Now I always thought if the hard drive is bad and i try to clone it that it most likely will not go through or if it does it will have issues..Is there a tool that will clone a bad hard drive to a new hard drive without any issues.. Oram i right that if the hard drive is bad and u have not made a image of the hard drive you will need to do a complete restore to get the computer up and running. Thanks!

Sometimes it works, sometimes it doesn't. Cloning could kill the drive though. I'd suggest grabbing any important files first before trying it. I'll clone when I can, reload if it's a better option.
 
I agree. Just grab the important files first... Forget about making an image of the bad hard drive.

People will never learn to backup..lol
 
I cant imagine how cloning can kill a drive any more than grabbing files off it.

As a matter of fact if a drive comes in and its booting weird like its having trouble seeking while loading windows, the first thing I will do is try to do a clone.

Maybe we are mixing terms? "Cloning" and "ghosting/imaging" can be two very different processes.

A "ghosting" as many see it is when you image a drive while its live on the machine to a secondary drive, like a backup. A "cloning" is when we remove the drive and slave it to another machine and then using a special boot disk like "Acronis Migrate Easy" we tell that software to do a pure disk to disk copy, even sector by sector if its having trouble. This will bypass any "rules" the O/S has for working with the data or any timeouts written into the O/S when doing a seek or file open.

On a cloning I never install anything on the "bad" drive and then try to copy from it under its own O/S.

I have found that many times when a drive is bootable but will not load Windows properly if I clone it to a new drive it will boot, but may be missing some system files that I can reload and make the O/S whole again.
 
Guess it depends if you mean "bad" as in bad data or if you mean "bad" as in a failing hard drive. If the latter, then I like to throw it in the freezer for about an hour to get it nice and cool then pull the essential data, then try to for the image.

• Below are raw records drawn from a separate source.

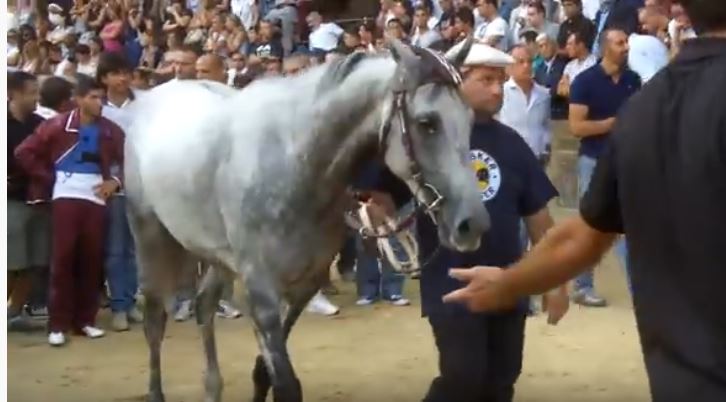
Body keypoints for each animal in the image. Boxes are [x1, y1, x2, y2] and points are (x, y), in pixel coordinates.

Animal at [124, 38, 490, 402]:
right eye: (428, 122)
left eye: (470, 118)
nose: (472, 224)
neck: (296, 162)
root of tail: (149, 97)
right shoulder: (262, 291)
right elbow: (286, 384)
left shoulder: (304, 285)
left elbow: (265, 372)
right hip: (150, 237)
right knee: (155, 320)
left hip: (216, 253)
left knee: (204, 304)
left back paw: (212, 387)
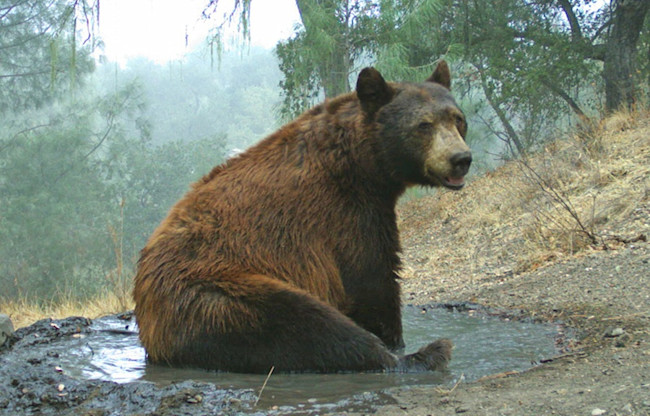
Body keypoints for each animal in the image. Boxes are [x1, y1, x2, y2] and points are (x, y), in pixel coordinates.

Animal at [133, 61, 466, 374]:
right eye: (423, 125)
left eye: (457, 118)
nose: (461, 159)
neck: (363, 166)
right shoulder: (346, 213)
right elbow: (373, 279)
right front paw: (394, 339)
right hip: (217, 297)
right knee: (308, 324)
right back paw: (424, 354)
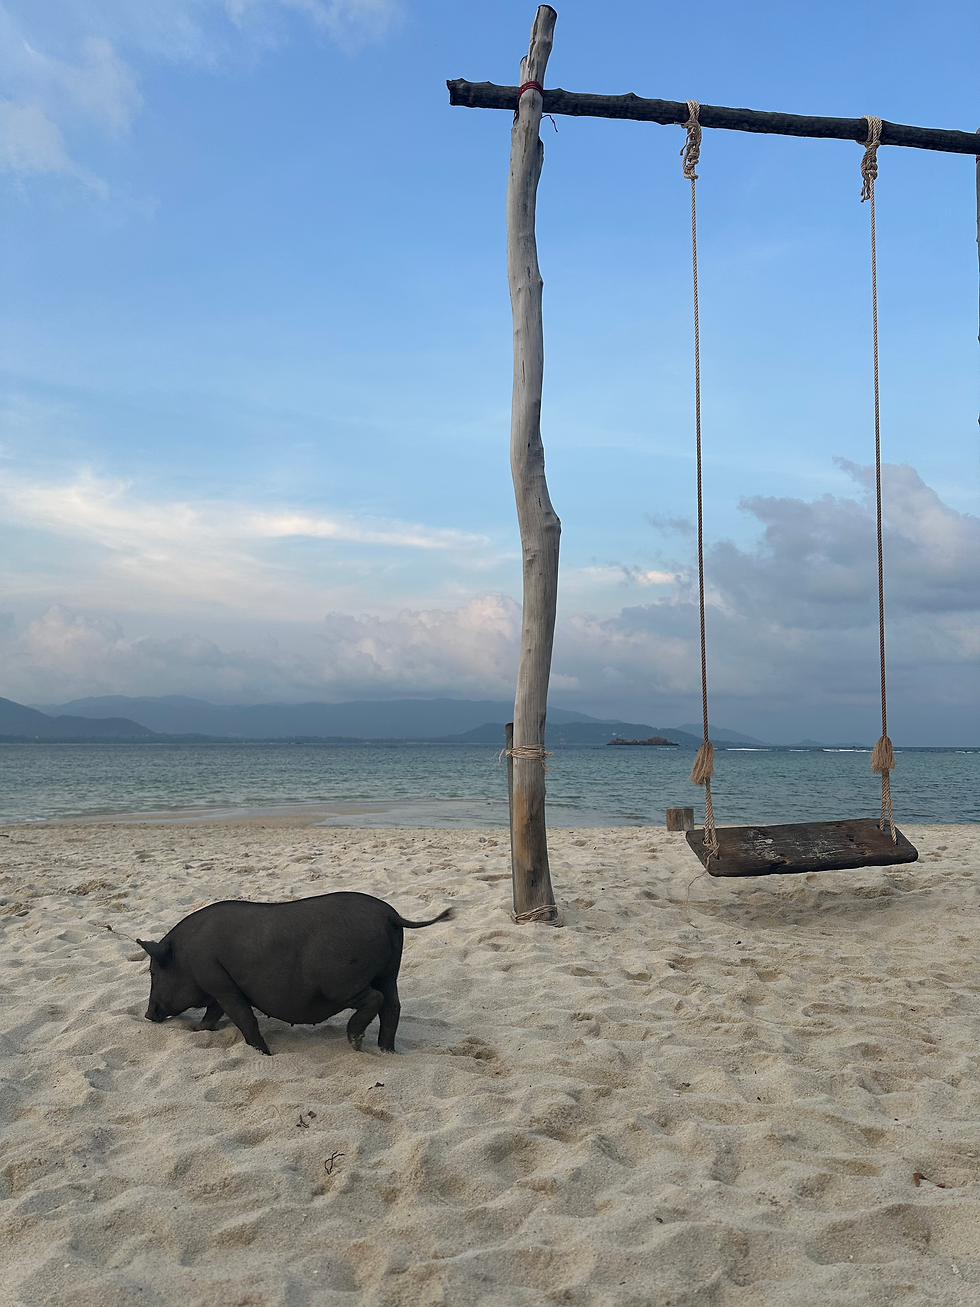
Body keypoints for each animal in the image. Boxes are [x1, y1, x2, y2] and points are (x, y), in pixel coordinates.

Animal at [137, 891, 452, 1056]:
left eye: (153, 972)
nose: (147, 1015)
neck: (185, 957)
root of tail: (391, 915)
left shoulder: (220, 983)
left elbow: (243, 1018)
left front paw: (264, 1054)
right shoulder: (219, 987)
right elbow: (212, 1014)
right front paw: (197, 1031)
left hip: (340, 983)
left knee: (375, 1000)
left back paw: (355, 1043)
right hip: (389, 973)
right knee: (393, 1006)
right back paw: (386, 1050)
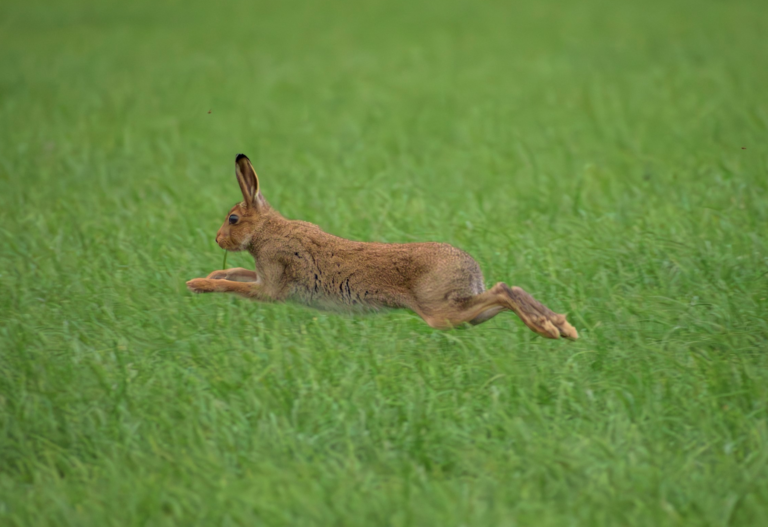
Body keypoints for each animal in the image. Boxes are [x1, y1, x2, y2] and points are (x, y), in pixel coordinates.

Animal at [186, 154, 578, 340]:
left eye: (233, 219)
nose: (218, 239)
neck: (268, 230)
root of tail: (471, 268)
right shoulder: (263, 274)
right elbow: (237, 272)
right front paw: (210, 274)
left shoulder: (272, 284)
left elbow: (237, 286)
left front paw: (197, 285)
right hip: (460, 311)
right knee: (508, 290)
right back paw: (562, 327)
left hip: (439, 312)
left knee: (501, 291)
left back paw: (547, 330)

... If you did mean "bad" as in bad data/non-boot then image.
 
I'm with NYJ - when you have a suspected bad drive then that points towards cloning it first and everything else second.

It's just as likely to break whilst you're poking around trying to find important files as when cloning it.

There are a ton of apps that will clone a drive. However for problematic drives you might need something that will not stop on errors or even reverse clone it. My favorite is ddrescue.
 
I will always try and clone a failing hard drive if I need to recover files. Sector cloning places far less stress on the drive mechanics than using a file explorer, most cloning software will allow you to ignore bad sectors giving you the best option for recovering readable file fragments. In my experience damage to hard disk platter usually occurs on the first part of the drive, i.e. where the operating system files are kept. The users' data files are usually not affected.

Of course if the drive controller or read/write heads are damaged then cloning will not be an option.
 
I use Drive Snapshot to save an image of the drive to my own hd.
I find it's faster than TrueImage and lets you work with the image before writing it to a new drive. If the new drive won't boot, I'll try chkdsk and sfc from erd to repair errors.
If this fails, it's time for a fresh install of the os, then replace data from saved image.
 
I reverse clone a bad drive i have done 110 or more so far no problems some with only a few bad sectors i was able to clone drive to a new one and customer had no problems bad sectors were where the temp internet files were so no loss there.